*** PROVIDED DATA ***

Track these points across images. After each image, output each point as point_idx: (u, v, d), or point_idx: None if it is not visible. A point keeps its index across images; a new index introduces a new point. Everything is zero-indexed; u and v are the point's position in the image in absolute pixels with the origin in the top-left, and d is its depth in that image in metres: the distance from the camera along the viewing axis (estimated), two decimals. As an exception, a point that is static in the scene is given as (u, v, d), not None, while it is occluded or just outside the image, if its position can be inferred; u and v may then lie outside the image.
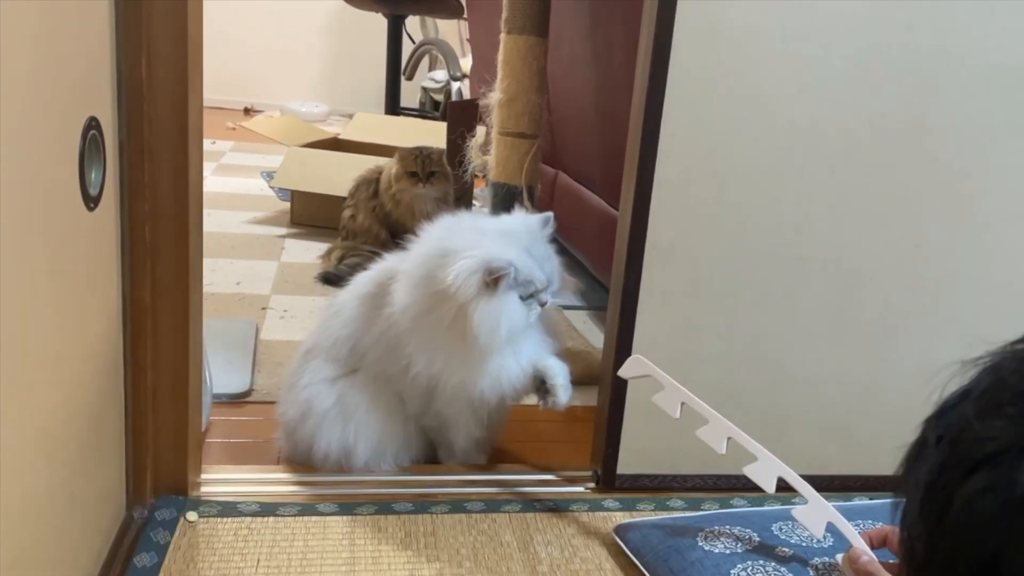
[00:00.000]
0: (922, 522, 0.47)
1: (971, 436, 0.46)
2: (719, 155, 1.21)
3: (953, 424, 0.48)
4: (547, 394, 1.19)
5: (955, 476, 0.45)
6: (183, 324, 1.09)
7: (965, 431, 0.46)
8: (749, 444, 1.06)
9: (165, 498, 1.13)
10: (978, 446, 0.45)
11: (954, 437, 0.47)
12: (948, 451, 0.47)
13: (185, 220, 1.05)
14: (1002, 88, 1.24)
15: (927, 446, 0.49)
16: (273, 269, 2.29)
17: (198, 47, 1.06)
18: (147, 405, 1.09)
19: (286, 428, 1.27)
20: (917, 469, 0.49)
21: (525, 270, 1.14)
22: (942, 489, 0.46)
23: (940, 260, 1.30)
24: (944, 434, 0.48)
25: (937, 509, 0.45)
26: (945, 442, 0.48)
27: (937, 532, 0.45)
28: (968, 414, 0.47)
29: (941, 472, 0.46)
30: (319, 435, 1.22)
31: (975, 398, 0.48)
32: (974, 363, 0.51)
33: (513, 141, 1.77)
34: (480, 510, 1.20)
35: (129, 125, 0.99)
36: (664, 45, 1.15)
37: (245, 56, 5.31)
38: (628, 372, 1.16)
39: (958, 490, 0.44)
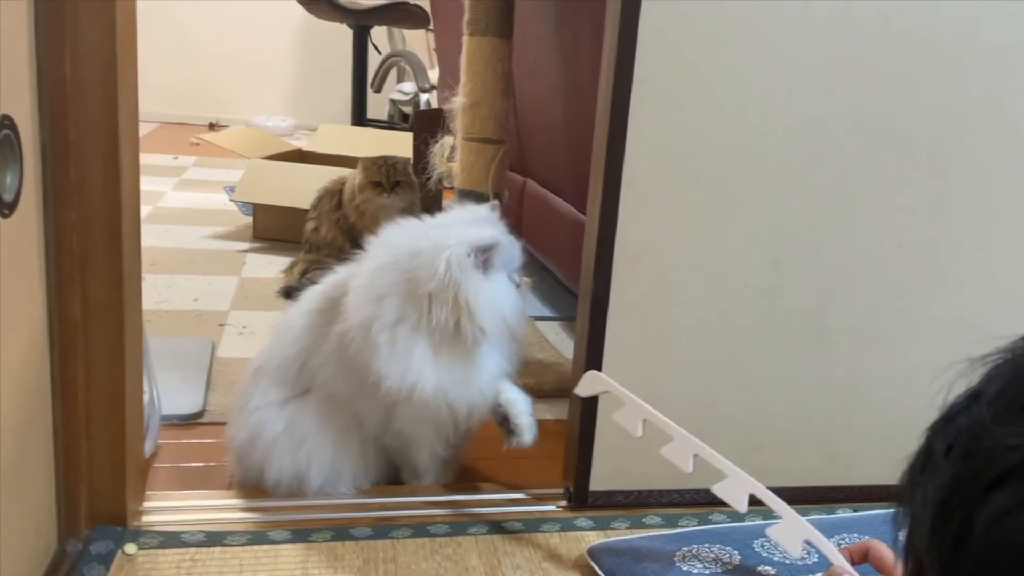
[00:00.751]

*** End of PROVIDED DATA ***

Start with the line above that contains "6: (183, 324, 1.09)" and stop after the line that contains "23: (940, 260, 1.30)". Output those lines exactly, and only those.

6: (183, 324, 1.09)
7: (965, 431, 0.46)
8: (749, 444, 1.06)
9: (165, 498, 1.13)
10: (978, 446, 0.45)
11: (954, 437, 0.47)
12: (948, 451, 0.47)
13: (185, 220, 1.05)
14: (1002, 88, 1.24)
15: (927, 446, 0.49)
16: (273, 269, 2.29)
17: (198, 47, 1.06)
18: (147, 405, 1.09)
19: (286, 428, 1.27)
20: (917, 469, 0.49)
21: (525, 270, 1.14)
22: (942, 489, 0.46)
23: (940, 260, 1.30)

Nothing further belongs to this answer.